> _Problem to work on_:
Repeat the lines from the line with "[300,361,545,380] child placement" to the line with "[877,261,917,276] athe -> [511,339,519,347] a" in the listing below, keeping both end lines and adding nothing.
***** Material provided
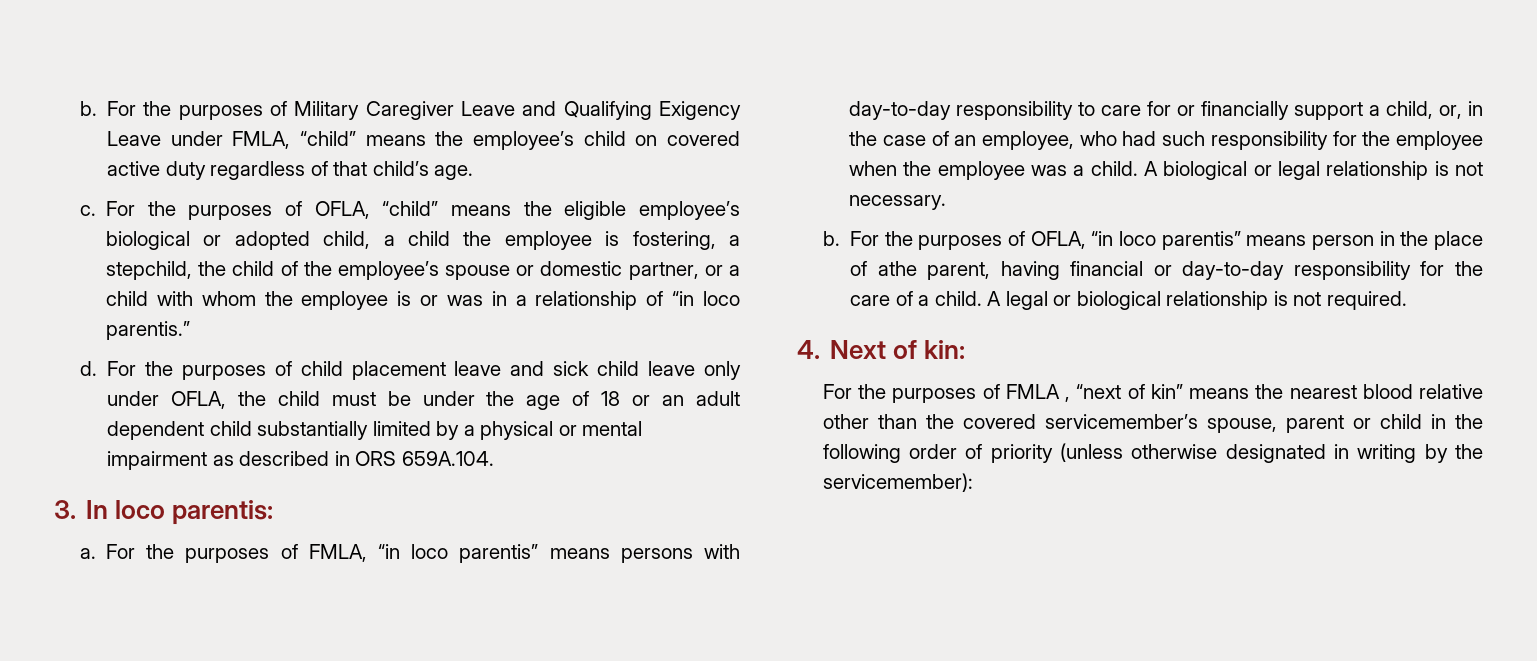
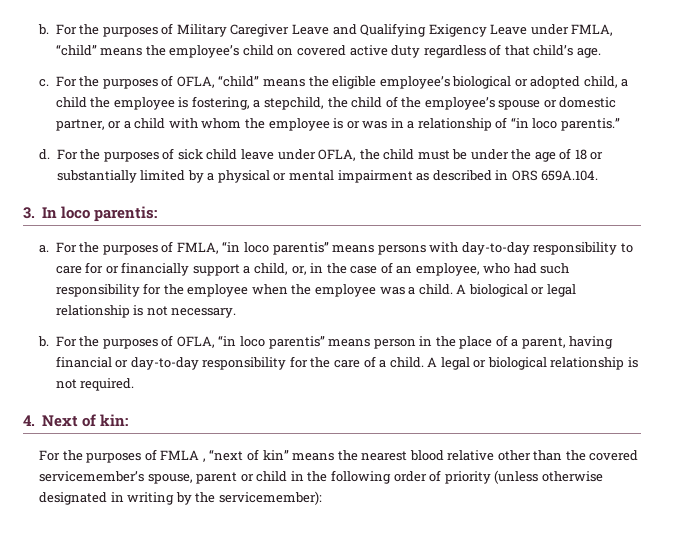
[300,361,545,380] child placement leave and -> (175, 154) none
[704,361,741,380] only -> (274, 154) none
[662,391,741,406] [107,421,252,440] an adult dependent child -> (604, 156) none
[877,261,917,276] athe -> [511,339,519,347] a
**********
***** Material provided
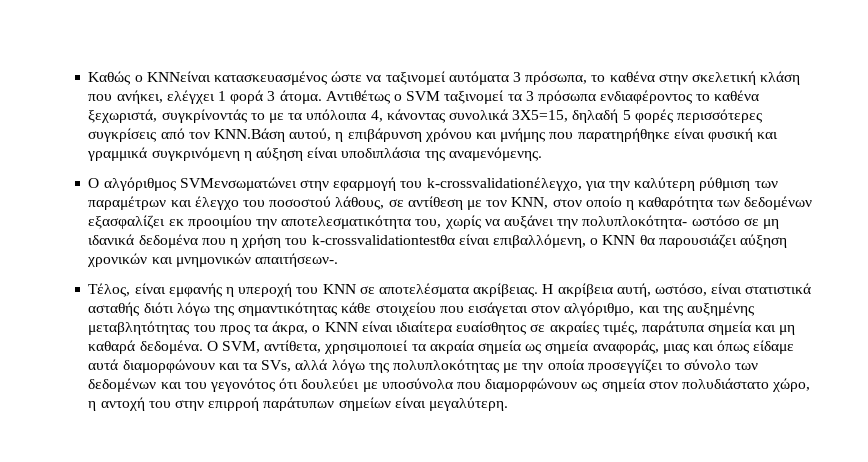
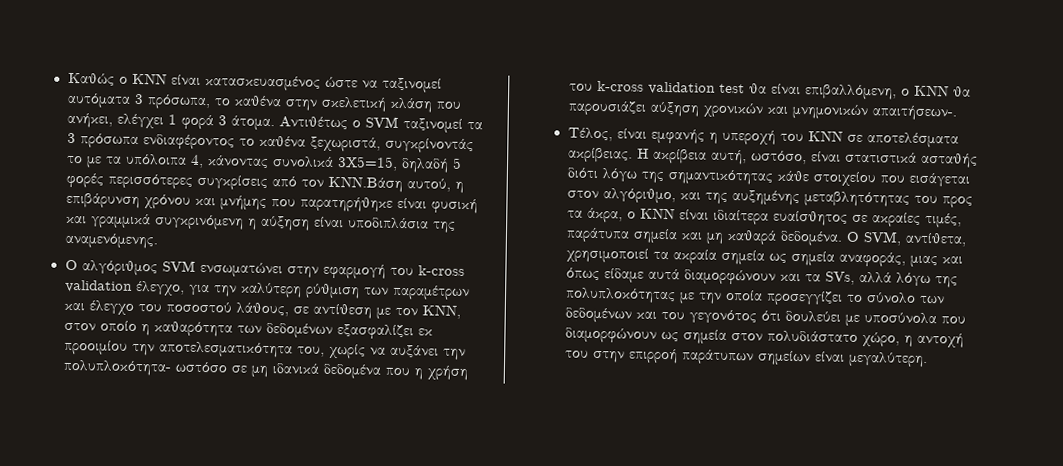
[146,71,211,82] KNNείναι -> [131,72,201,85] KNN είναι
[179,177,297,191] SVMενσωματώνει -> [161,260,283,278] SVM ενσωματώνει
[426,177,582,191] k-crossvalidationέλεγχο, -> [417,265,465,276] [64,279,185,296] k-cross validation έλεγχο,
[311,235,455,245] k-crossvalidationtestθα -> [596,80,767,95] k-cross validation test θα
**********
> _Answer to this problem_:
[300,361,545,380] child placement leave and -> (175, 154) none
[704,361,741,380] only -> (274, 154) none
[662,391,741,406] [107,421,252,440] an adult dependent child -> (604, 156) none
[877,261,917,276] athe -> [511,339,519,347] a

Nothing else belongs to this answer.